BEGIN

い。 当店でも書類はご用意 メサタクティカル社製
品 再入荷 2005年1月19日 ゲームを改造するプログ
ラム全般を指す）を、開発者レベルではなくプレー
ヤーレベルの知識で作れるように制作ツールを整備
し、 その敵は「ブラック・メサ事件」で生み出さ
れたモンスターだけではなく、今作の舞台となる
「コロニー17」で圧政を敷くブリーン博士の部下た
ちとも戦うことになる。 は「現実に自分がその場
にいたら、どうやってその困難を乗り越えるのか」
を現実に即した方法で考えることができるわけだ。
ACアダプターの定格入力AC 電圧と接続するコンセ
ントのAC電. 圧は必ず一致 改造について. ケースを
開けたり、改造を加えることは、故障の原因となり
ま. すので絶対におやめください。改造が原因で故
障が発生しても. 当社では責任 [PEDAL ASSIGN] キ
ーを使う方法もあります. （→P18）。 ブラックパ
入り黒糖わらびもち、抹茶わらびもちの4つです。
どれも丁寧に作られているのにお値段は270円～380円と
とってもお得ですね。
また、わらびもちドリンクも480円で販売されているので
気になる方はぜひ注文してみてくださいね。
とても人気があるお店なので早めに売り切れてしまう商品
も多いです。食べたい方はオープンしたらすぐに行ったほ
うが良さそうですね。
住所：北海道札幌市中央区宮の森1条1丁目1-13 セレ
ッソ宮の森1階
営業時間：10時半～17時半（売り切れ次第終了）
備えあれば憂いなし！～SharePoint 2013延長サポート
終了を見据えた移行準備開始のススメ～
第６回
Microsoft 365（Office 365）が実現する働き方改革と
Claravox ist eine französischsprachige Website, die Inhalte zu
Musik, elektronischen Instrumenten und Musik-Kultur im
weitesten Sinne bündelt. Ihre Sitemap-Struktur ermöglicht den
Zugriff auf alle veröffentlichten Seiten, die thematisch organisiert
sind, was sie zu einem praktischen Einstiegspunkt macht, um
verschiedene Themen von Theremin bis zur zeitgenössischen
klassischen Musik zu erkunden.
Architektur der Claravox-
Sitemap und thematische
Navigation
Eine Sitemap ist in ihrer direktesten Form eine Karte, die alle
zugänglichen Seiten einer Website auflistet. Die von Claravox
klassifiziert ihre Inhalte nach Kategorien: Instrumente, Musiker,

END

EXERCISE » The answer is all of the material, given again exactly.

RESULT FOR THIS TASK »
い。 当店でも書類はご用意 メサタクティカル社製
品 再入荷 2005年1月19日 ゲームを改造するプログ
ラム全般を指す）を、開発者レベルではなくプレー
ヤーレベルの知識で作れるように制作ツールを整備
し、 その敵は「ブラック・メサ事件」で生み出さ
れたモンスターだけではなく、今作の舞台となる
「コロニー17」で圧政を敷くブリーン博士の部下た
ちとも戦うことになる。 は「現実に自分がその場
にいたら、どうやってその困難を乗り越えるのか」
を現実に即した方法で考えることができるわけだ。
ACアダプターの定格入力AC 電圧と接続するコンセ
ントのAC電. 圧は必ず一致 改造について. ケースを
開けたり、改造を加えることは、故障の原因となり
ま. すので絶対におやめください。改造が原因で故
障が発生しても. 当社では責任 [PEDAL ASSIGN] キ
ーを使う方法もあります. （→P18）。 ブラックパ
入り黒糖わらびもち、抹茶わらびもちの4つです。
どれも丁寧に作られているのにお値段は270円～380円と
とってもお得ですね。
また、わらびもちドリンクも480円で販売されているので
気になる方はぜひ注文してみてくださいね。
とても人気があるお店なので早めに売り切れてしまう商品
も多いです。食べたい方はオープンしたらすぐに行ったほ
うが良さそうですね。
住所：北海道札幌市中央区宮の森1条1丁目1-13 セレ
ッソ宮の森1階
営業時間：10時半～17時半（売り切れ次第終了）
備えあれば憂いなし！～SharePoint 2013延長サポート
終了を見据えた移行準備開始のススメ～
第６回
Microsoft 365（Office 365）が実現する働き方改革と
Claravox ist eine französischsprachige Website, die Inhalte zu
Musik, elektronischen Instrumenten und Musik-Kultur im
weitesten Sinne bündelt. Ihre Sitemap-Struktur ermöglicht den
Zugriff auf alle veröffentlichten Seiten, die thematisch organisiert
sind, was sie zu einem praktischen Einstiegspunkt macht, um
verschiedene Themen von Theremin bis zur zeitgenössischen
klassischen Musik zu erkunden.
Architektur der Claravox-
Sitemap und thematische
Navigation
Eine Sitemap ist in ihrer direktesten Form eine Karte, die alle
zugänglichen Seiten einer Website auflistet. Die von Claravox
klassifiziert ihre Inhalte nach Kategorien: Instrumente, Musiker,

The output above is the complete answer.